On that occasion before everyone retired for the night, he said Tutu offered a prayer of thanksgiving and led a singing of Reverend Tiyo Soga’s famous hymn in isiXhosa, ‘Lizalis’idinga lakho’ — ‘Let your will be done’.
He said from then onwards until Mandela passed away in 2013 they were in regular contact and their friendship deepened over time.
“There was a light, almost teasing quality, to their relationship. They relentlessly poked fun at each other’s preferred attire, for instance — Mandela wearing his Madiba shirts and the Arch his robes.”
It was Tutu who held aloft Madiba’s hand on the balcony of Cape Town’s City Hall on May 9 1994 and presented him to the assembled throngs as the country’s new “out of the box” president.
In 1995 Mandela appointed him to chair the country’s Truth and Reconciliation Commission, a position Tutu used to drive endeavours to reckon with oppressive pasts but also to hold the new democratic government accountable.
As Mandela reflected in that period: “His most characteristic quality is his readiness to take unpopular positions without fear ... He speaks his mind on matters of public morality. As a result, he annoyed many of the leaders of the apartheid system.
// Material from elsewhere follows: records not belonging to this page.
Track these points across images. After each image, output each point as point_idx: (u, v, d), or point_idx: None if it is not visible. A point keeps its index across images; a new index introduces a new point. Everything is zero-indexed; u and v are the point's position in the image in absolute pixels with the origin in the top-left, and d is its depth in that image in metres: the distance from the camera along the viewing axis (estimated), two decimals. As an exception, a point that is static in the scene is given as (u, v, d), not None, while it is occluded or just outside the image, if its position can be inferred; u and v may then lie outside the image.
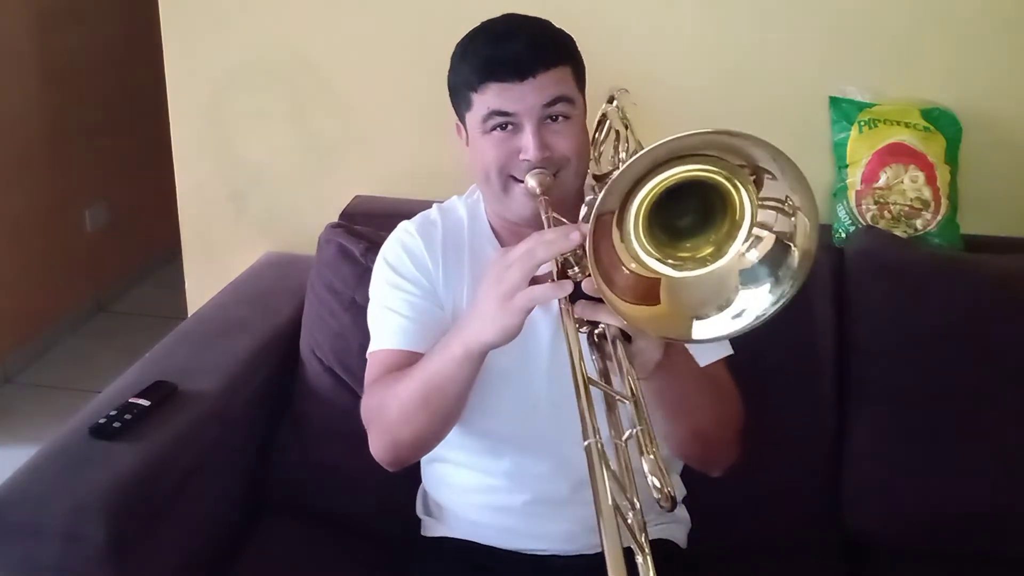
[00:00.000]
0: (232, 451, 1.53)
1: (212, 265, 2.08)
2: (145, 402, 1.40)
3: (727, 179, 0.86)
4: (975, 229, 1.74)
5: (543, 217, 1.09)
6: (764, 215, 0.87)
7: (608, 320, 0.94)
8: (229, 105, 1.98)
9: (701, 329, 0.90)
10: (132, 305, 3.48)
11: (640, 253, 0.89)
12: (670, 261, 0.90)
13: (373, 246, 1.41)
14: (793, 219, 0.85)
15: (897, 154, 1.70)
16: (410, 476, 1.47)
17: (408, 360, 1.20)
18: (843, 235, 1.73)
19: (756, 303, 0.88)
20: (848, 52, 1.76)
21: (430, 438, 1.20)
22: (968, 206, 1.74)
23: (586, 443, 0.83)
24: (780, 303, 0.87)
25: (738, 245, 0.88)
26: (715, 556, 1.42)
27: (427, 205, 1.42)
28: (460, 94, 1.23)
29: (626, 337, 0.96)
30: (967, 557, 1.48)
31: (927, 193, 1.69)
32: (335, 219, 1.76)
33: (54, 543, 1.23)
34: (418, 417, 1.14)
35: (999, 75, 1.73)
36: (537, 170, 1.15)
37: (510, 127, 1.17)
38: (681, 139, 0.79)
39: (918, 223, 1.70)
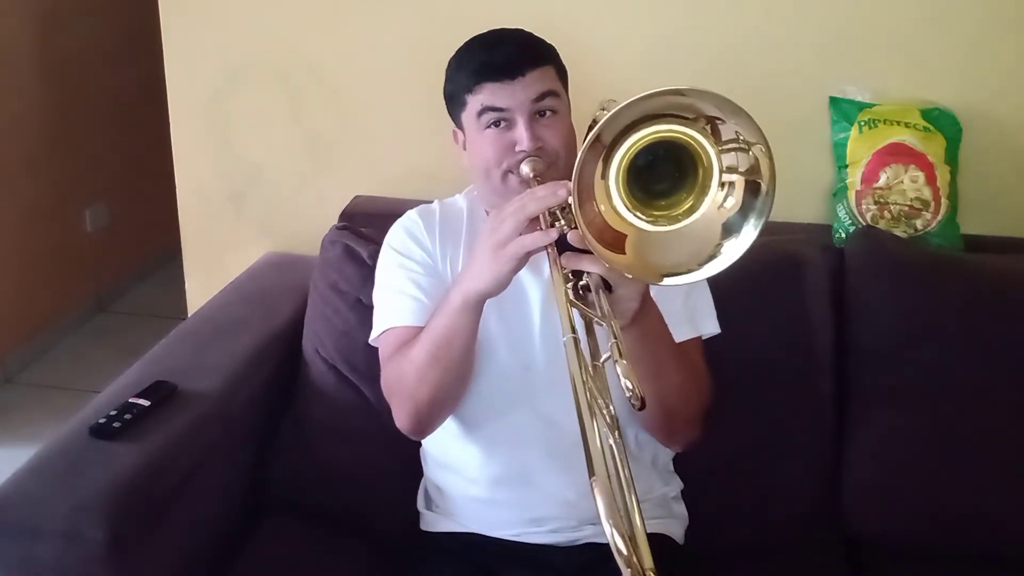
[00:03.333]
0: (232, 451, 1.53)
1: (212, 265, 2.08)
2: (145, 402, 1.41)
3: (691, 136, 0.92)
4: (975, 229, 1.74)
5: None
6: (728, 159, 0.93)
7: (592, 268, 1.01)
8: (229, 105, 1.99)
9: (674, 279, 0.96)
10: (132, 305, 3.47)
11: (622, 210, 0.95)
12: (644, 217, 0.95)
13: (379, 249, 1.43)
14: (751, 152, 0.91)
15: (897, 154, 1.70)
16: (411, 474, 1.48)
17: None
18: (843, 235, 1.73)
19: (741, 242, 0.93)
20: (848, 52, 1.76)
21: (446, 397, 1.26)
22: (968, 206, 1.74)
23: (564, 338, 0.92)
24: (760, 227, 0.92)
25: (714, 193, 0.94)
26: (714, 555, 1.43)
27: (427, 205, 1.45)
28: (456, 99, 1.31)
29: (607, 287, 1.03)
30: (967, 557, 1.48)
31: (927, 193, 1.69)
32: (335, 219, 1.76)
33: (54, 543, 1.23)
34: (431, 374, 1.20)
35: (999, 75, 1.73)
36: (531, 158, 1.24)
37: (503, 123, 1.26)
38: (640, 101, 0.88)
39: (918, 223, 1.70)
Nor has he spared those that followed them — he has from time to time annoyed many of us who belong to the new order. But such independence of mind — however wrong and unstrategic it may at times be — is vital to a thriving democracy.” Most recently, of course, Tutu spoke out robustly and insistently against state capture.
In 2004 he delivered the Nelson Mandela Annual Lecture, and used the platform to deliver a stinging critique of the governing party. The thrust of his argument was the extent to which leadership had failed society’s most vulnerable. “We were involved in the struggle because we believed we would evolve a new kind of society. A caring, a compassionate society. At the moment many, too many, of our people live in gruelling, demeaning, dehumanising poverty.”
Madiba and the Arch were both founding members of The Elders, an international grouping of inspirational leaders which has done human rights work in countries around the world.
“We owe it both to Madiba and to the Arch to continue working for the country and the world of their dreams,” said Hatang.
“Their intersecting legacies are powerful resources for social justice work.”
When Mandela passed away in 2013, Archbishop Emeritus Tutu said: “This is a man who cared.” As the foundation mourns today the passing of our beloved Arch, we in turn can say precisely the same of him. May he rest in peace.”